The arts can and should, sometimes (but not always) be critical and/or subversive, or at least challenging. But in my view that is the province of artistic creativity, not of artistic research.

Question 9

My first thought is that I would prefer the term to disappear altogether! My reasons for this will be apparent from what I have written here. I have never used the term, having conventionally referred to the work of my PhD students in this area as Practice-led Research. Even that term, however, is not really satisfactory. The research need not be ‘led’ by the practice; the practice can simply be one of the methods that is necessitated by the nature of the intellectual investigation, which the research questions generate, and an essential component in the dissemination of the research outcomes.

Question 10

All intellectual engagement with these issues is valuable.

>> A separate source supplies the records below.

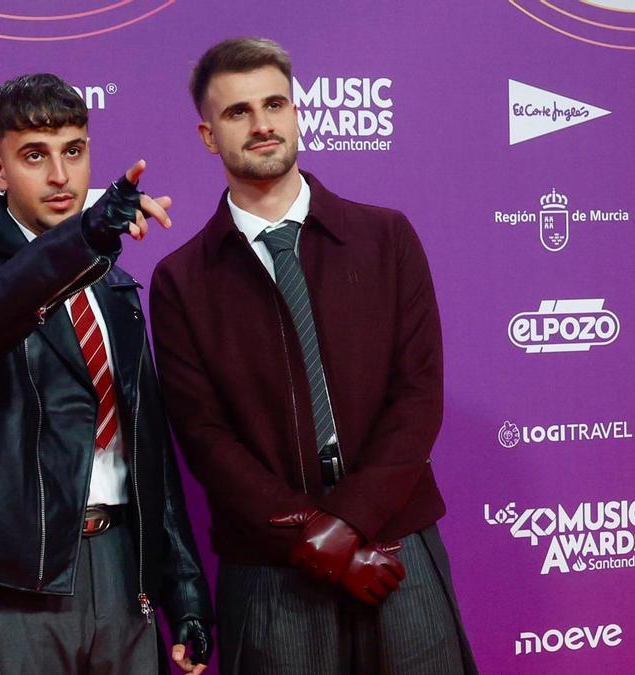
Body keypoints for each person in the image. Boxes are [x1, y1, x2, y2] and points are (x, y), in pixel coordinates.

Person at [149, 39, 477, 674]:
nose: (262, 123)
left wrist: (346, 527)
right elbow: (205, 438)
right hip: (271, 568)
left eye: (275, 103)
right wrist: (311, 538)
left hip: (395, 544)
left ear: (298, 113)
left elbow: (418, 398)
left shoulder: (386, 238)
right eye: (238, 112)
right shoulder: (181, 279)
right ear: (208, 136)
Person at [0, 72, 212, 675]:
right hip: (5, 576)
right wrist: (83, 241)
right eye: (34, 156)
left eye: (73, 151)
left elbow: (146, 447)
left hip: (123, 572)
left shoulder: (116, 282)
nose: (60, 176)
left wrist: (185, 591)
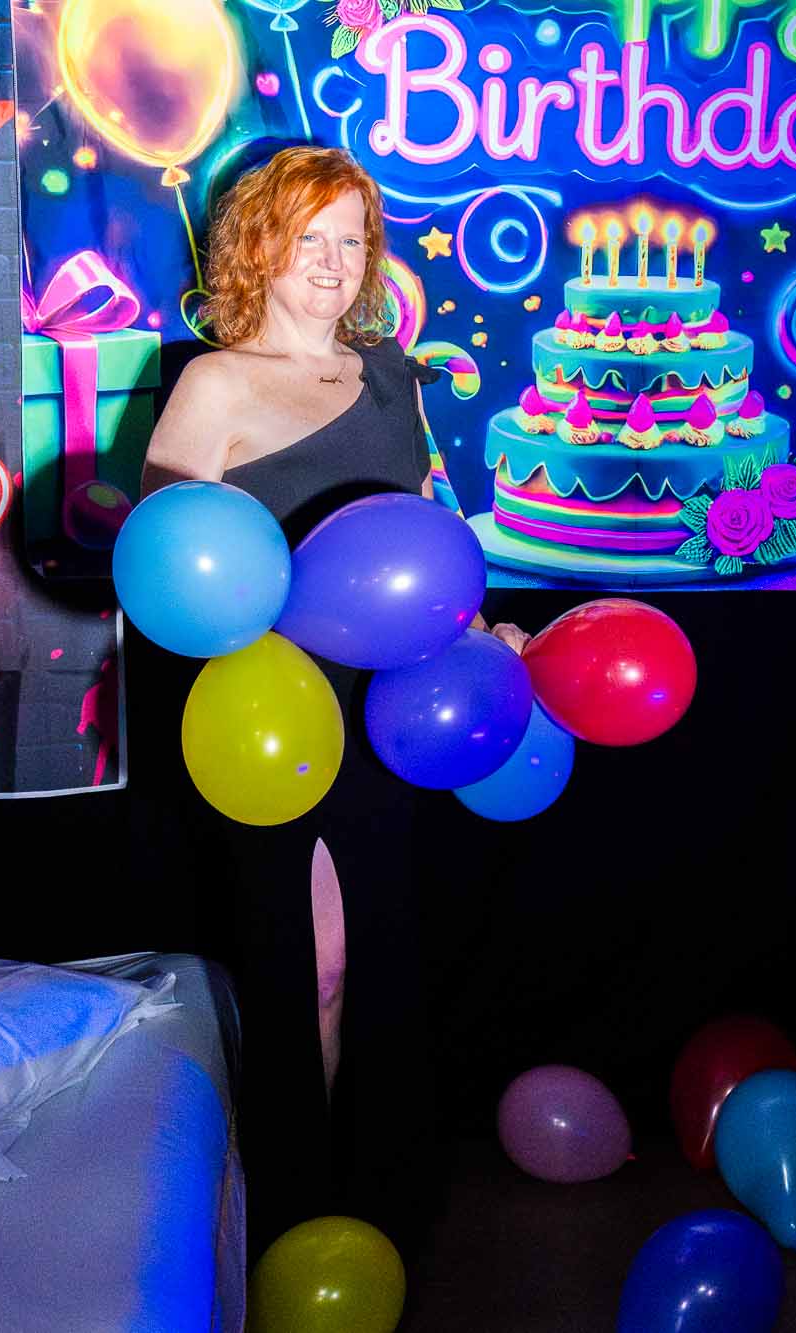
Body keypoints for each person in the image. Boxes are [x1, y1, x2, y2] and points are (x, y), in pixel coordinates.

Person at [129, 145, 522, 1260]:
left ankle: (380, 1206)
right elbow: (171, 565)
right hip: (274, 720)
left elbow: (425, 537)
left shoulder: (390, 374)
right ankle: (293, 1215)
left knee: (379, 959)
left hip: (387, 719)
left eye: (352, 239)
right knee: (310, 970)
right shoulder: (212, 382)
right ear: (258, 246)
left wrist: (479, 629)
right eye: (310, 237)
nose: (334, 262)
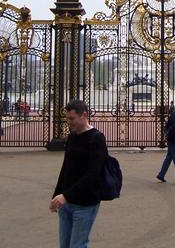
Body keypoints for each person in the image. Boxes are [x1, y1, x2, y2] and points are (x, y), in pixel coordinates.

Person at [50, 100, 108, 247]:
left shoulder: (97, 138)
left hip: (85, 203)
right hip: (66, 202)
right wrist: (57, 195)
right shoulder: (72, 137)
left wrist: (65, 195)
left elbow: (93, 174)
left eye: (72, 118)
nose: (69, 122)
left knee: (77, 245)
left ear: (84, 115)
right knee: (64, 245)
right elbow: (66, 168)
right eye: (67, 118)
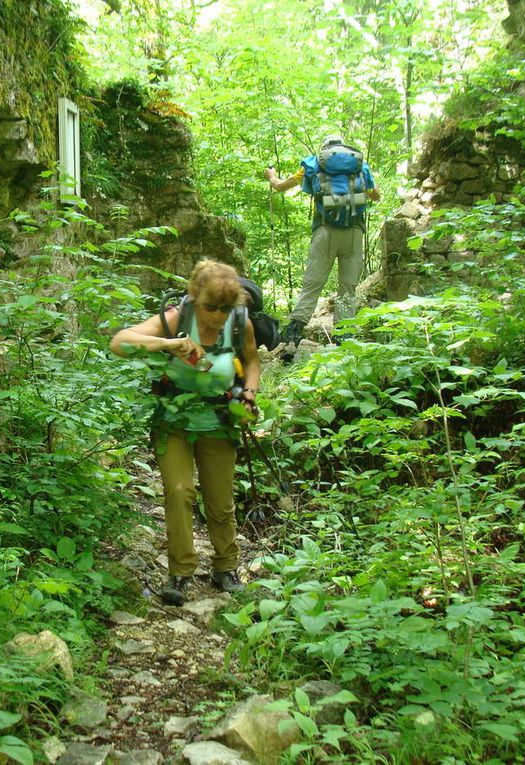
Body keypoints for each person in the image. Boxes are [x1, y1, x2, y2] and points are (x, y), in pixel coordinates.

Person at [110, 259, 261, 606]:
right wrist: (167, 344)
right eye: (210, 307)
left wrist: (249, 393)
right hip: (174, 421)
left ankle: (226, 568)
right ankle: (180, 572)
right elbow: (120, 342)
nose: (217, 316)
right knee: (178, 491)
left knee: (220, 500)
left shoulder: (240, 323)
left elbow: (251, 361)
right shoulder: (178, 318)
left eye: (226, 308)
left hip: (218, 421)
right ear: (195, 298)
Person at [264, 134, 380, 347]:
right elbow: (375, 195)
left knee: (313, 283)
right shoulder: (360, 166)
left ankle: (294, 334)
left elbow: (279, 186)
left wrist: (271, 175)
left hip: (325, 230)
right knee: (348, 286)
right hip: (354, 232)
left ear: (324, 149)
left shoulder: (313, 163)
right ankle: (344, 336)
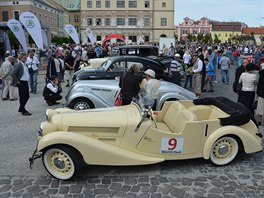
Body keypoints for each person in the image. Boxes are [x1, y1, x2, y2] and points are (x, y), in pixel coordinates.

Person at [10, 52, 32, 116]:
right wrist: (17, 81)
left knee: (27, 96)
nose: (26, 59)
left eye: (26, 57)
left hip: (25, 82)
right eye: (24, 58)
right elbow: (12, 73)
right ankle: (23, 110)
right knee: (23, 96)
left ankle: (21, 107)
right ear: (21, 58)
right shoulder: (18, 64)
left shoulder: (24, 64)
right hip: (21, 82)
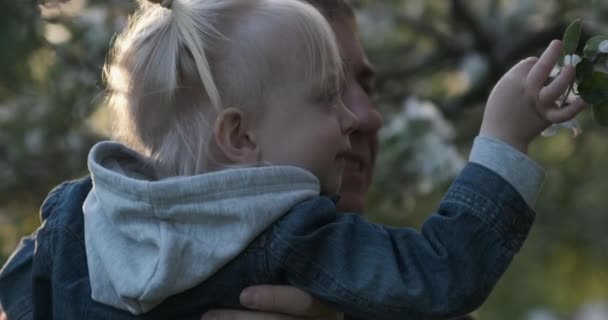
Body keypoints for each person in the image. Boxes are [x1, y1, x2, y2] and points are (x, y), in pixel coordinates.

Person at [0, 0, 585, 320]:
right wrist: (503, 142)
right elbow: (441, 274)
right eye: (326, 96)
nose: (352, 119)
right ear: (240, 136)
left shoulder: (75, 218)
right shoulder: (290, 234)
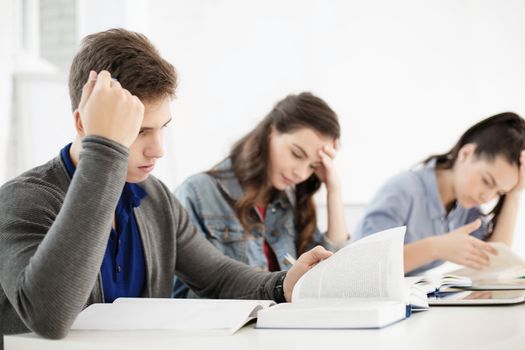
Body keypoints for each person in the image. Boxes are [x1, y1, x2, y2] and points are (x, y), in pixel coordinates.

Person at [0, 29, 331, 339]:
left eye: (162, 129)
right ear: (84, 123)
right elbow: (49, 317)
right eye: (141, 131)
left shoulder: (154, 197)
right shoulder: (22, 201)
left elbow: (217, 277)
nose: (158, 149)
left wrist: (282, 284)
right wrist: (104, 147)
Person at [172, 92, 350, 298]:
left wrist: (333, 190)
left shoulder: (289, 201)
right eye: (297, 154)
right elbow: (182, 295)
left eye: (313, 166)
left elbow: (330, 275)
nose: (301, 173)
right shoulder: (198, 192)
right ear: (271, 131)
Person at [354, 112, 525, 275]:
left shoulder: (465, 208)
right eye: (487, 181)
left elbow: (493, 262)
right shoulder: (404, 190)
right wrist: (437, 247)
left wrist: (514, 195)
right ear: (466, 154)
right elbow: (367, 266)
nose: (487, 197)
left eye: (500, 192)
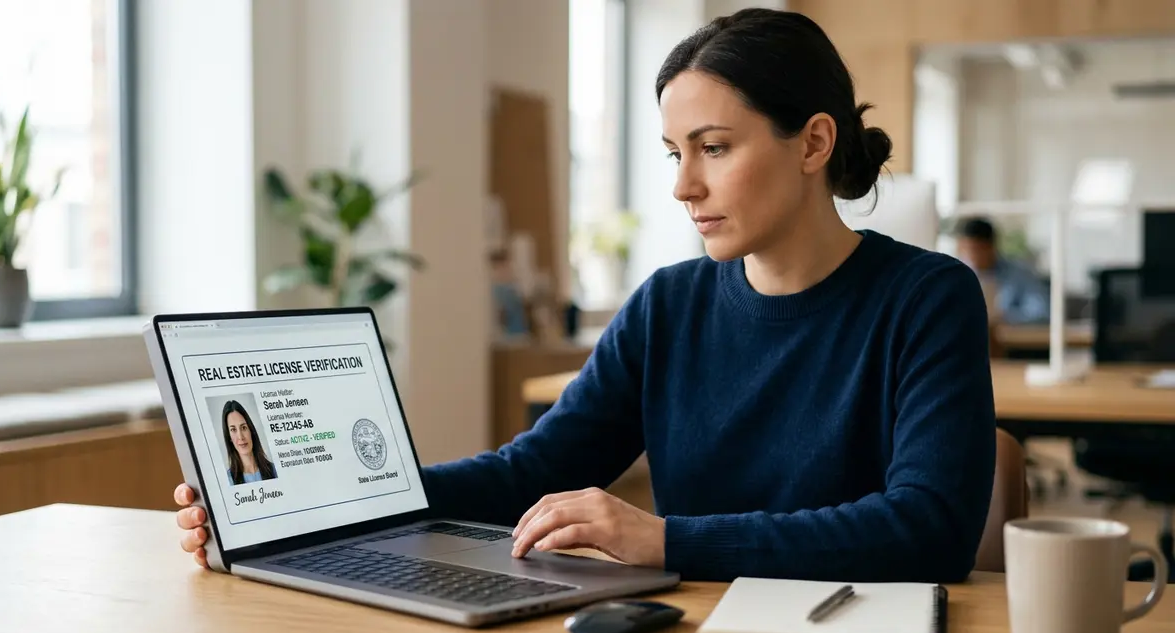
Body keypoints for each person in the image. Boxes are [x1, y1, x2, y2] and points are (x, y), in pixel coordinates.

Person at [175, 8, 995, 583]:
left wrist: (665, 538)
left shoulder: (927, 299)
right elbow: (527, 473)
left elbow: (926, 528)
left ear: (814, 141)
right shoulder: (668, 305)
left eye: (713, 147)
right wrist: (310, 504)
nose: (683, 185)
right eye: (675, 151)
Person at [955, 216, 1051, 325]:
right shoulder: (954, 275)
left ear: (991, 247)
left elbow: (1042, 312)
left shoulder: (1019, 274)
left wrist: (1004, 316)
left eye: (976, 249)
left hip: (1010, 339)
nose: (971, 255)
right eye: (965, 249)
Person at [220, 399, 278, 485]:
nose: (240, 437)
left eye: (243, 428)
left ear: (250, 430)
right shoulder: (228, 480)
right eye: (233, 430)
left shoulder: (274, 470)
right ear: (229, 437)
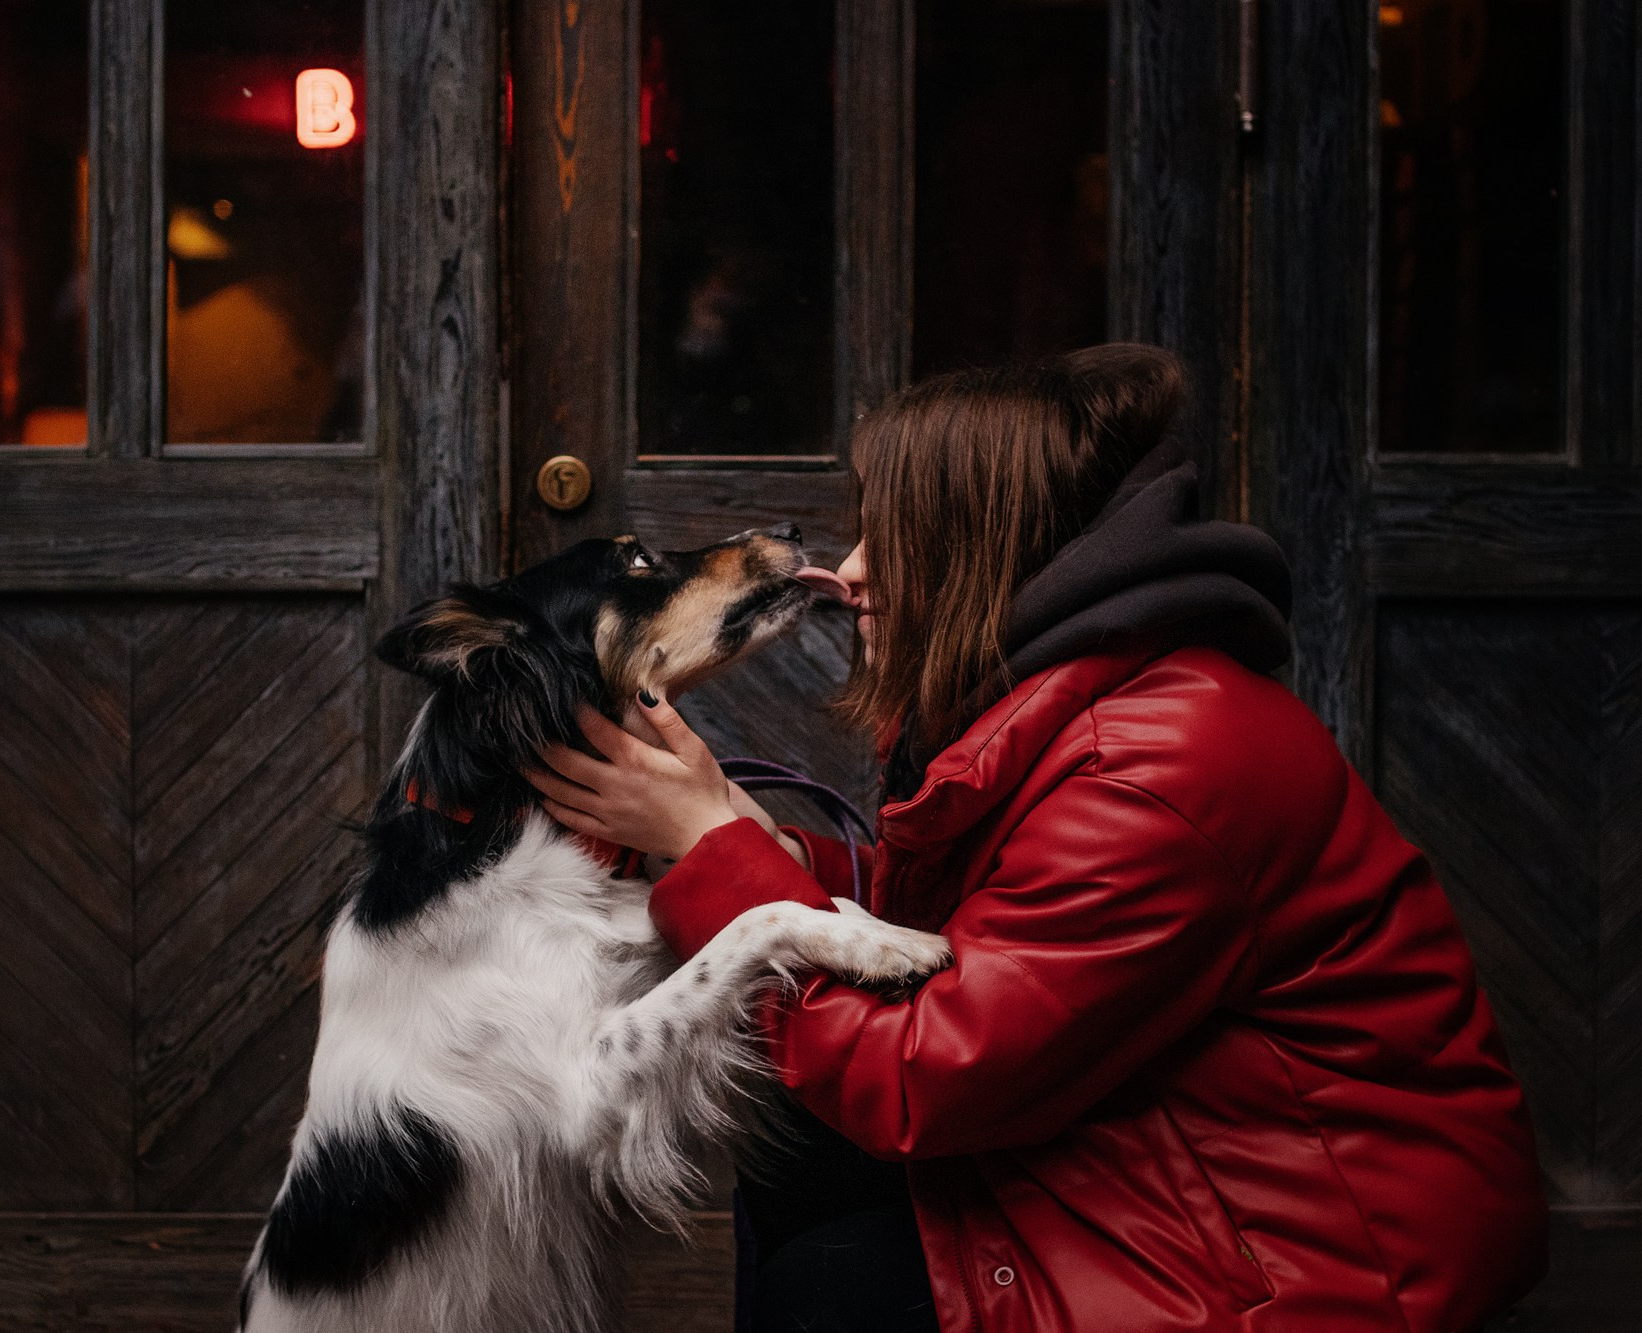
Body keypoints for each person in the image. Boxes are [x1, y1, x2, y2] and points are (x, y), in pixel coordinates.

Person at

Open-access online resources, edited by respected scholars, such as Music & Practice, can spread awareness of a variety of differing approaches. The influence of such material on the development of artistic research may be small, but will not be negligible. It will offer a kaleidoscope of perspectives and insights, which have the potential to influence the thinking of other scholars. Only time can determine whether Artistic Research (if the term survives) will develop a coherent set of processes and principles or will remain an ill-defined canopy for disparate activities that range from rigorous scholarship to self-indulgent artistic aspiration.